Leopard in the wild 2

Cette fois, elle a eu la vie sauve mais ce n'est pas toujours le cas. J'ai eu l'occasion à plusieurs reprises d'observer des dépouilles de léopard dans les villages de la Tarap. J'en ai vu une qui, grossièrement naturalisée, était transportée sur le dos de son chasseur, qui se présentait de maison en maison pour récolter les fruits de son acte : quelques roupies de récompense pour avoir tué le sauvage ennemi. Je ne sais si cette coutume perdure encore aujourd'hui mais elle doit être beaucoup plus discrète. Nous avons sensibilisé les écoliers à la préservation du « saabo », le léopard des neiges. Il faudra certainement beaucoup de temps pour que la haine de ce prédateur se dissipe dans le cœur des hommes.

Le problème n'est pas simple du tout puisqu'il touche à l'économie de populations déjà défavorisées par leur situation géographique et la rudesse de leur climat.  La politique des fondations qui protègent le léopard de la prédation humaine consiste à trouver des ressources alternatives pour compenser les pertes de revenu, comme les « Himalayan Homestays » au Ladhak ou au Spiti (Inde), des gîtes construits pour les villageois à usage des touristes, avec formation des hôtes à leur nouveau métier, ce qui apporte un supplément de revenu à la famille, suffisant pour compenser les pertes de bétail. Devant les succès de ce genre de formule, l'Unesco souhaite étendre ce programme à d'autres zones de l'Himalaya. Pourquoi pas au Dolpo ?

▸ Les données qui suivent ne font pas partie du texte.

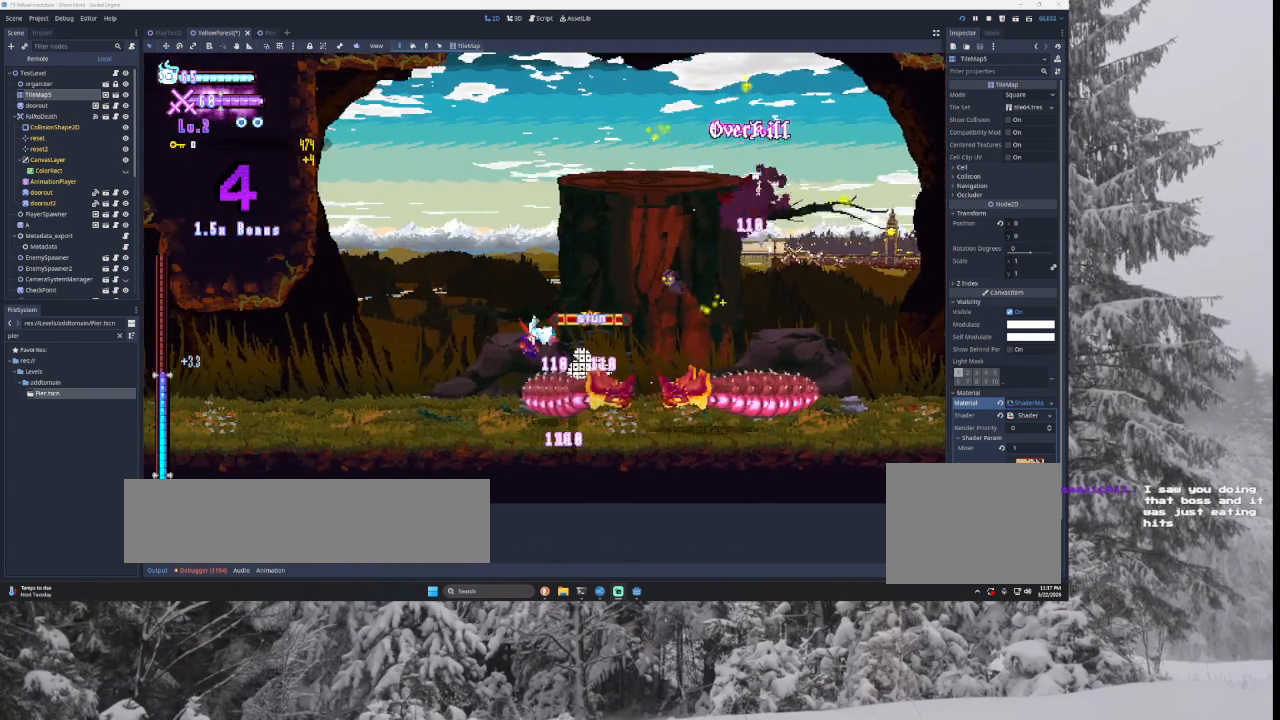
{"buttons": ["L2"], "left_stick": "right", "right_stick": "center", "events": [[100, "L2", "up"], [100, "TRIANGLE", "up"], [100, "left_stick", "center"], [200, "left_stick", "right"], [233, "TRIANGLE", "down"], [400, "L2", "down"], [400, "TRIANGLE", "up"]]}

Il n'y pas que les bergers qui attentent à la vie de l'once, il souffre aussi de la convoitise de chasseurs armés, beaucoup plus organisés et efficaces que de simples villageois. J'en ai rencontré parfois au Dolpo, venant à cheval du Tibet tout proche et portant des armes. Ils arpentaient les montagnes un fusil sur le dos, riant jaune lorsque je leur demandais ce qu'ils chassaient. Nous savons qu'ils traquent le léopard pour leur peau inimitable : un pelage beige tendre, semé d'ocelles sombres aux contours délicats, le tout adouci par de longs poils blancs l'hiver.

A l'ouest de la Chine, dans le caravansérail de Kashgar, il m'a été donné d'admirer de près une peau d'once tannée. Un commerçant, qui en possédait plusieurs, me la proposa à l'achat dans sa boutique, avec à peine de précautions, pour la somme de 500 dollars (en 1987). Je n'ai jamais vu peau plus belle, à tel point que l'offre m'a presque fait vaciller, mais non pas succomber ! En 2007 on vendait au marché noir de Kathmandu ou de Kaboul des manteaux de fourrure composés d'une douzaine de peaux d'onces, pour la somme de 50 000 dollars. Tandis que les squelettes, prisés des officines traditionnelles chinoises en remplacement des os de tigres devenus rares, se monnayaient à 10 000 dollars chacun.

De 1990 à 2007, on a constaté une diminution de 70 % des populations de léopards de neiges dans le monde. Nous n'avons pas d'études plus récentes sur le niveau actuel de cette espèce.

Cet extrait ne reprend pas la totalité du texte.